Парижские Волки. Книга 1. Клуб Мертвых — страница 23 из 66

Для той среды, в которой мне пришлось вращаться в Париже, я был относительно богат, поэтому вдруг оказался окруженным толпой паразитов, которые ухаживали за мной, льстили мне, мельтешили вокруг меня…

Так как я был неплохо подготовлен, то поднялся гораздо выше этой толпы бездарностей, которые, с весьма понятной целью, восхищались моим талантом. Меня называли основателем школы, последователями которой они считали за счастье быть! С утра до вечера они заполняли мою мастерскую, где нельзя было дышать от дыма трубок, где постоянно слышался звон стаканов…

Я с восторгом выслушивал все эти похвалы, кружившие мне голову, и считал себя великим на фоне ничтожества окружающих…

Тем не менее для очистки совести я принялся за работу.

Пока другие болтали, лежа на моих диванах, я научился уединяться среди этого Бедлама.

Я начал писать Сарру. Однажды один из моих приятелей подошел к картине, над которой я работал. Затем и остальные принялись рассматривать мою работу. Я не замечал их, погруженный в свои мысли. На меня нашел один из редких моментов вдохновения…

— Великолепно! Неподражаемо! Рубенс и Рембрандт! Делакруа перед ним дитя!

При этих восклицаниях я поднял голову.

— Марсиаль, — сказал один, — с этой минуты ты гений!…

Я краснел, но невыразимое блаженство наполняло мою душу, и хотя я громко протестовал против того, что называл приятельским преувеличением, но тем не менее говорил про себя:

— Да, я велик! Да, я гений!…

Один из них воскликнул:

— Когда она увидит эту кисть, она согласится на все!

— Она? — спросил я с удивлением. — О ком это вы говорите?

— О! Это есть или, лучше сказать, было большой тайной!

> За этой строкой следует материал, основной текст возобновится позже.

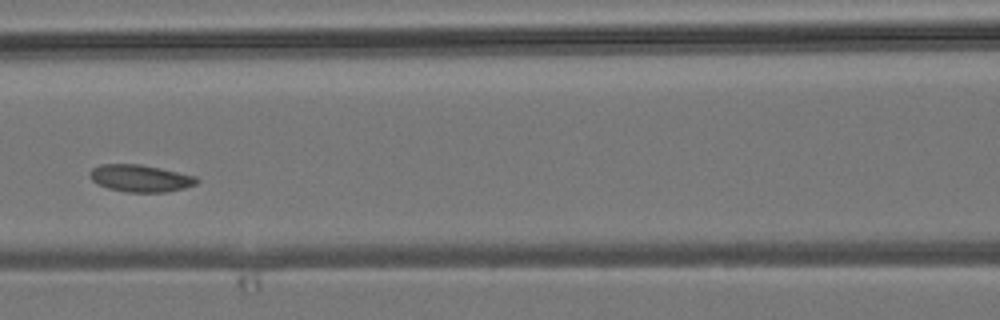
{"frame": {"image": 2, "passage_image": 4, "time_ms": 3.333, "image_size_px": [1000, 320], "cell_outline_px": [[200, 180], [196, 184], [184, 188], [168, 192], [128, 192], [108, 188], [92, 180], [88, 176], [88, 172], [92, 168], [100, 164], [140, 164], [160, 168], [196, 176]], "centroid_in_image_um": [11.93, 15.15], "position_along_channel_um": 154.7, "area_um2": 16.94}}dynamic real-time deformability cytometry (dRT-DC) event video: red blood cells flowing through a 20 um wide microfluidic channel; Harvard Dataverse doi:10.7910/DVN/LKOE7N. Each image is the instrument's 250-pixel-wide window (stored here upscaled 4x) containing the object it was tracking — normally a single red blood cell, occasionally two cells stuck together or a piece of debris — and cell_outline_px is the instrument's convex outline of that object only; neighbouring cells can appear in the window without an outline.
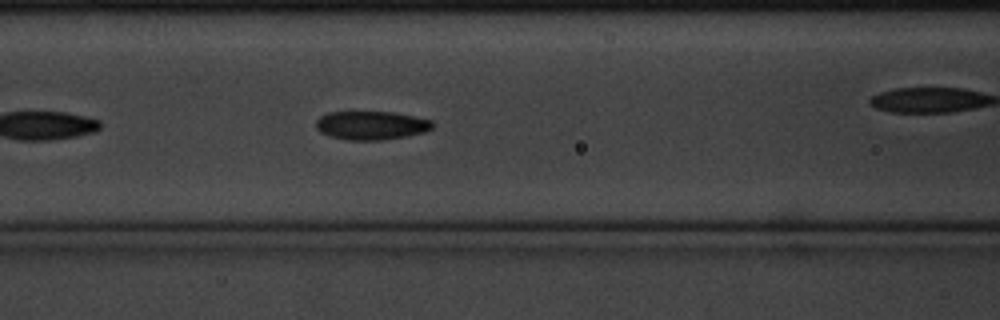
{"species": "common noctule bat (a hibernating species)", "species_latin": "Nyctalus noctula", "temperature_condition": "cold", "stored_images_in_passage": 22, "camera_frame_rate_fps": 3000, "um_per_image_px": 0.085, "animal": {"sex": "male", "body_mass_g": 20.1, "forearm_length_mm": 53.5}, "frame": {"image": 1, "passage_image": 10, "time_ms": 3.0, "image_size_px": [1000, 320], "cell_outline_px": [[432, 128], [424, 132], [384, 140], [348, 140], [328, 136], [320, 132], [316, 128], [316, 120], [320, 116], [328, 112], [396, 112], [432, 120]], "centroid_in_image_um": [31.52, 10.65], "position_along_channel_um": 135.1, "area_um2": 19.48}}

Мой милый, речь идет об одной женщине, самой красивой, самой умной, самой тонкой в восприятии искусства!

— Как ее зовут?

— Изабелла!

— Действительно, я, кажется, слышал это имя…

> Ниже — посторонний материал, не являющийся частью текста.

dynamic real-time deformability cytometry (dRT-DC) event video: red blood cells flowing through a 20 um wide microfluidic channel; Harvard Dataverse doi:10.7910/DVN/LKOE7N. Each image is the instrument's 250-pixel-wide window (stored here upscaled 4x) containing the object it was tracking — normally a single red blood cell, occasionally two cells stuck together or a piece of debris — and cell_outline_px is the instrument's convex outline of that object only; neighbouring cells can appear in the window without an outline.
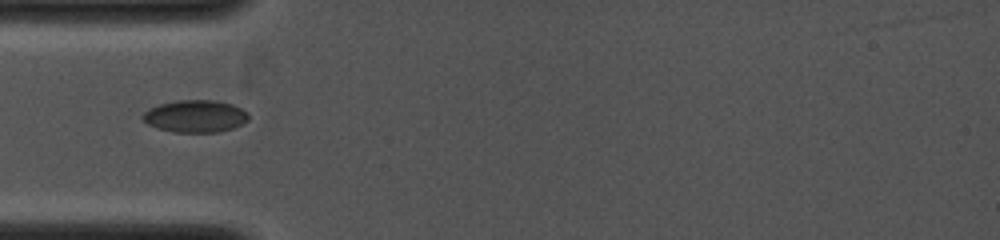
{"species": "common noctule bat (a hibernating species)", "species_latin": "Nyctalus noctula", "temperature_condition": "cold", "stored_images_in_passage": 23, "camera_frame_rate_fps": 4000, "um_per_image_px": 0.085, "animal": {"sex": "female", "body_mass_g": 19.0, "forearm_length_mm": 53.3}, "frame": {"image": 1, "passage_image": 4, "time_ms": 1.25, "image_size_px": [1000, 240], "cell_outline_px": [[248, 120], [232, 128], [216, 132], [172, 132], [148, 124], [140, 116], [148, 108], [160, 104], [176, 100], [216, 100], [232, 104], [248, 112]], "centroid_in_image_um": [16.58, 9.86], "position_along_channel_um": 68.4, "area_um2": 19.83}}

— Слушай, ты все узнаешь! Изабелла — очень странная девушка. Она представляет собой олицетворение пластического совершенства! Мы все умоляли ее позволить передать на полотне этот идеал человеческой красоты. Она всем отказала! И вот что заявила: «В тот день, когда среди вас появится истинный талант, один из тех людей, которые отмечены божественной печатью и которые создают своим моделям бессмертную славу, в этот день я приду к нему и скажу, что я к его услугам».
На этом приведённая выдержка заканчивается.